El 30 de julio de 1939 los fantasmas lo invaden, disfrazados de un par de discípulos europeos: Leo Szilard y Eugenio Wigner. Hay que derrotar al fascismo, susurran los fantasmas. Núcleos, protones, electrones. La voz va resonando, insidiosa. Son sus ideas, maestro. Usted ya lo había previsto, maestro. Porque la energía... Algunas noticias son suficientes para trastornarlo. La guerra es inminente. Hitler les ha puesto plazo a sus científicos para que hallen el camino. Los átomos, maestro, los átomos. No podemos dejarlo que se nos adelante. Flotan muchos nombres, conocidos y nuevos, mezclados en una sinfonía desconcertante. Fermi, Hahn, Oppenheimer, Strassman, Joliot-Curie. El gobierno norteamericano se niega a suministrar fondos. Sólo Einstein, el sabio más célebre del mundo, puede convencerlos.
Y Einstein dice que sí. Odia el militarismo, le espantan las masacres, lo sobrecogen los estampidos sangrientos. Hitler, sin embargo, representa la quintaesencia del horror. Deben detenerlo.
Una carta al presidente Roosevelt (siempre se acordará: fue el 2 de agosto de 1939) le vale a Fermi un crédito de 6.000 dólares. El primer reactor de la historia puede concretarse.
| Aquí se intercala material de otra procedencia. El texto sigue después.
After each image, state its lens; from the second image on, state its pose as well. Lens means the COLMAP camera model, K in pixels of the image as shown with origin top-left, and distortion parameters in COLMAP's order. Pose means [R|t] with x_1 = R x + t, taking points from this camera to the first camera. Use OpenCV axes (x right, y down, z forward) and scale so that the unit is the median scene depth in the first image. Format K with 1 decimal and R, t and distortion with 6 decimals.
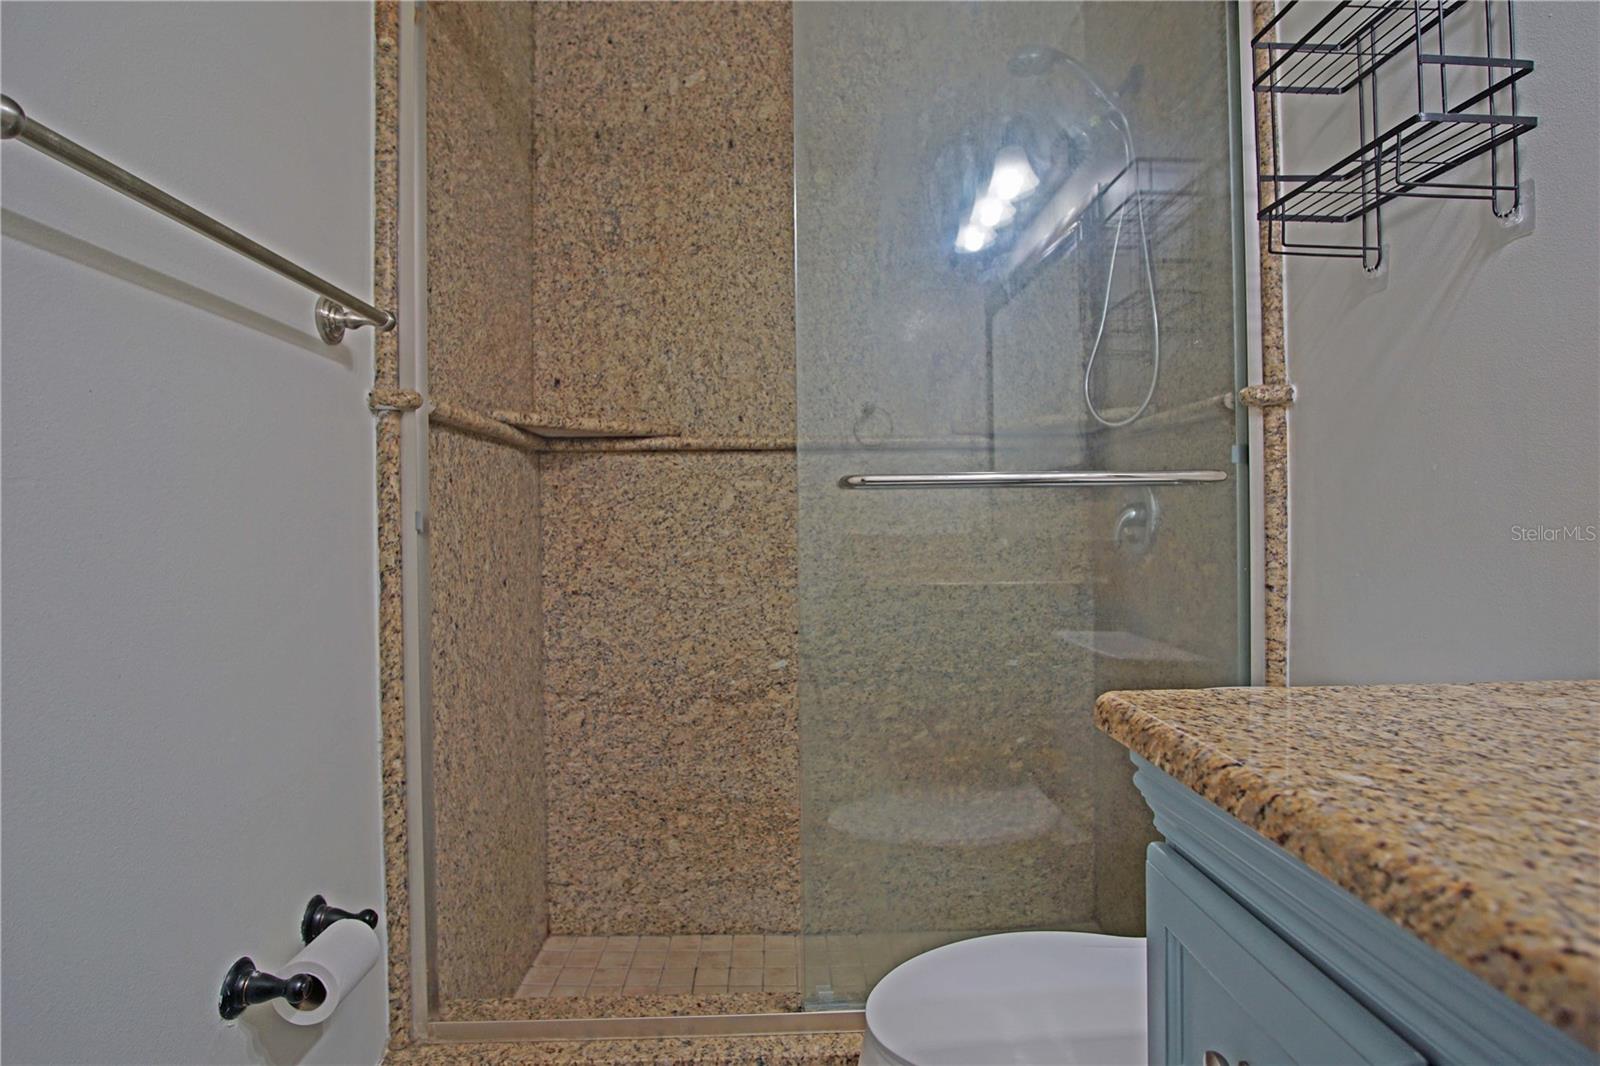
lens RADIAL K [[855.1, 0, 804.1], [0, 855.1, 526.0], [0, 0, 1]] dist [-0.035659, 0.009746]
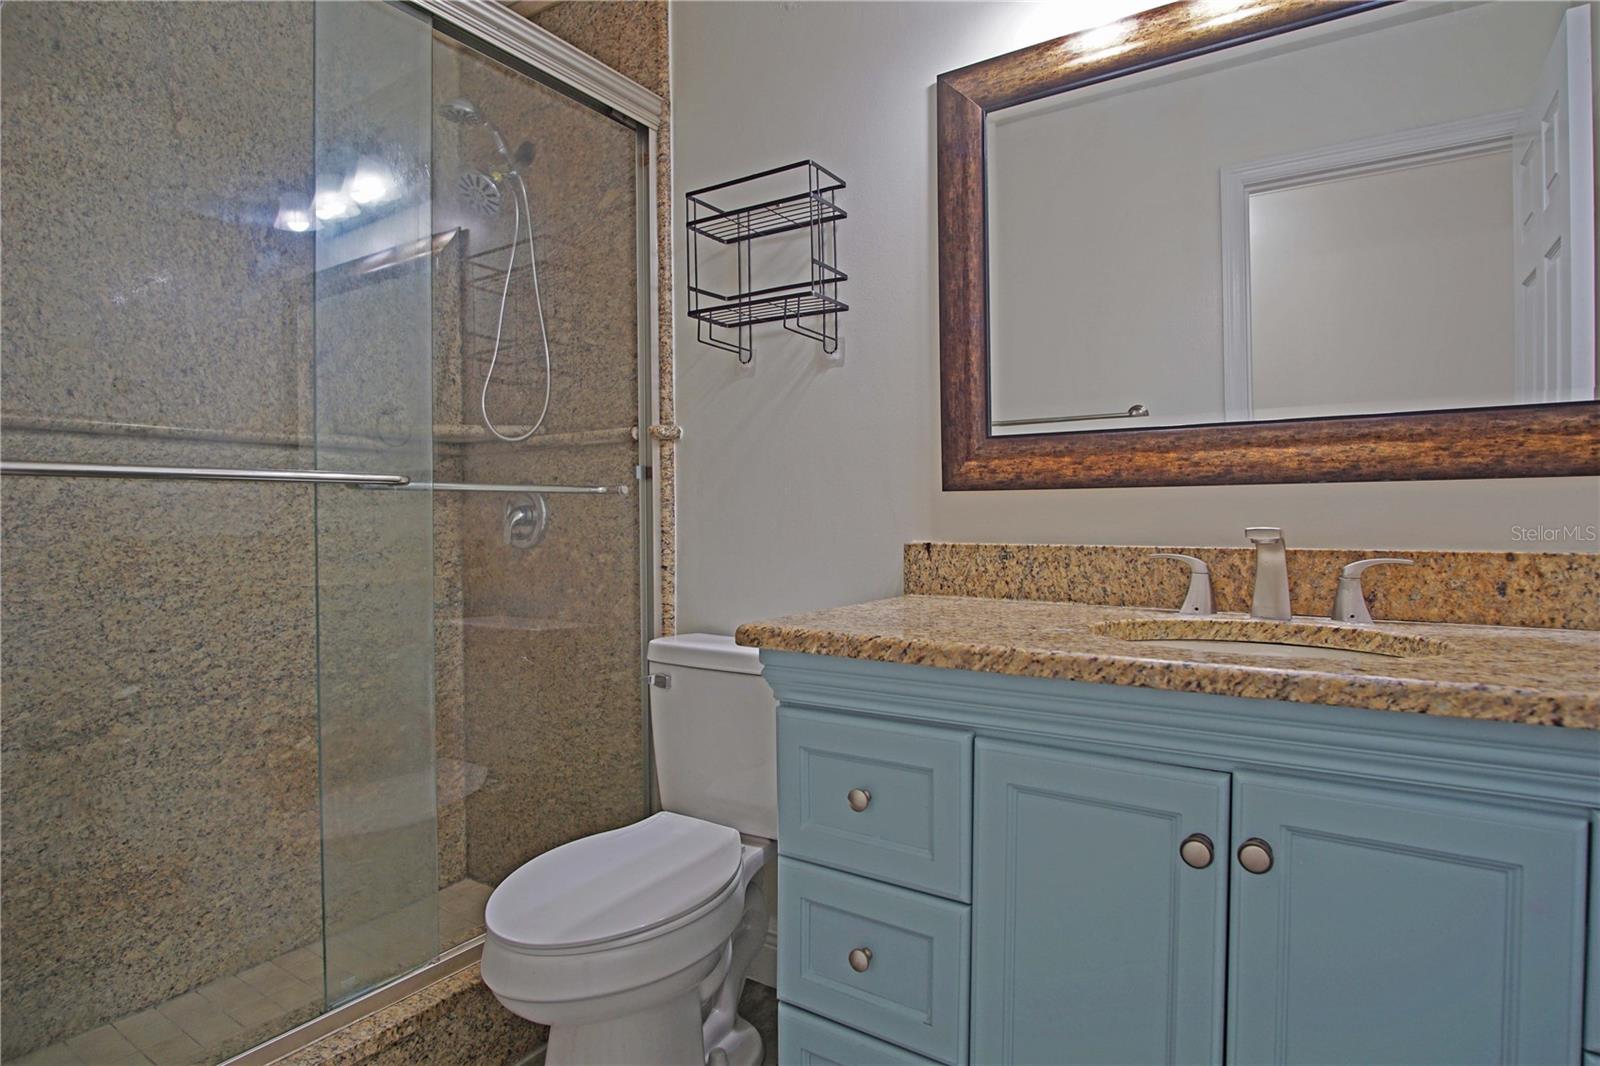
lens RADIAL K [[855.1, 0, 796.9], [0, 855.1, 528.3], [0, 0, 1]] dist [-0.035659, 0.009746]
pose [[0.586465, -0.003973, 0.809965, -0.310742], [0.004188, 0.999989, 0.001873, 0.003311], [-0.809964, 0.002294, 0.586475, -0.014508]]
Después, plañidero, mascullará Einstein: "Yo, yo, fui yo el que apretó el botón..."
Siempre arrastraría penosamente su arrepentimiento. Cuando Estados Unidos termina de fabricar su bomba, el Führer yace, vencido. Albert Einstein le envía una segunda carta a Roosevelt, rogándole que no se use el artefacto contra seres humanos. El estadista no la va a leer nunca. Con el sobre cerrado, fue encontrada entre sus papeles, la noche en que lo velaban.
"Y el trágico 6 de agosto de 1945, sobre las ruinas de Hiroshima, el anciano físico, sombrío, va a murmurar: "Ojalá no hayamos puesto dinamita en las manos de los chicos."
Albert Einstein quizá aparecerá menos grande y, seguramente, menos conmovedor, si no hubiera tenido que habérselas con las imprevisibles consecuencias de sus actos, como cualquier mortal. Consecuencias, claro, fantásticas, a la escala de la civilización naciente. A la medida de su genio.
Incluso sobre el plano teórico, esta ciencia del átomo que él inauguraba estaba orientándose cada vez más en una dirección opuesta a su idiosincrasia. Einstein estuvo siempre hambriento de certidumbre, ávido de absoluto. Sus sucesores vociferaban que en materia científica no hay nada real ni tangible, que todo iba a derretirse apenas en un juego de ecuaciones abstractas y de probabilidades estadísticas. "Dios no juega a los dados con el universo", se quejaba él. ¿Misticismo?
Desde la adolescencia, cuando se convenció de que las palabras de la Biblia no podían ser tomadas en forma literal, le disgustaban las religiones reveladas. Lo que no iba a impedirle meditar, en sus últimos años, al pasearse —blanca y revuelta la melena, muy mansos sus ojos tímidos— por los sofisticados gabinetes de Princeton: "El hombre que no está familiarizado con el sentimiento del misterio, el que ha perdido la facultad de maravillarse, de abismarse en la veneración, es como un hombre muerto... Creo firmemente que existe algo más allá de nosotros... Creo en el Dios de Spinoza, que se manifiesta en una armonía de todos los seres... La esencia de la religión consiste en ser capaz de meterse debajo de la piel de otro ser humano, regocijarse con su alegría y sufrir con su dolor."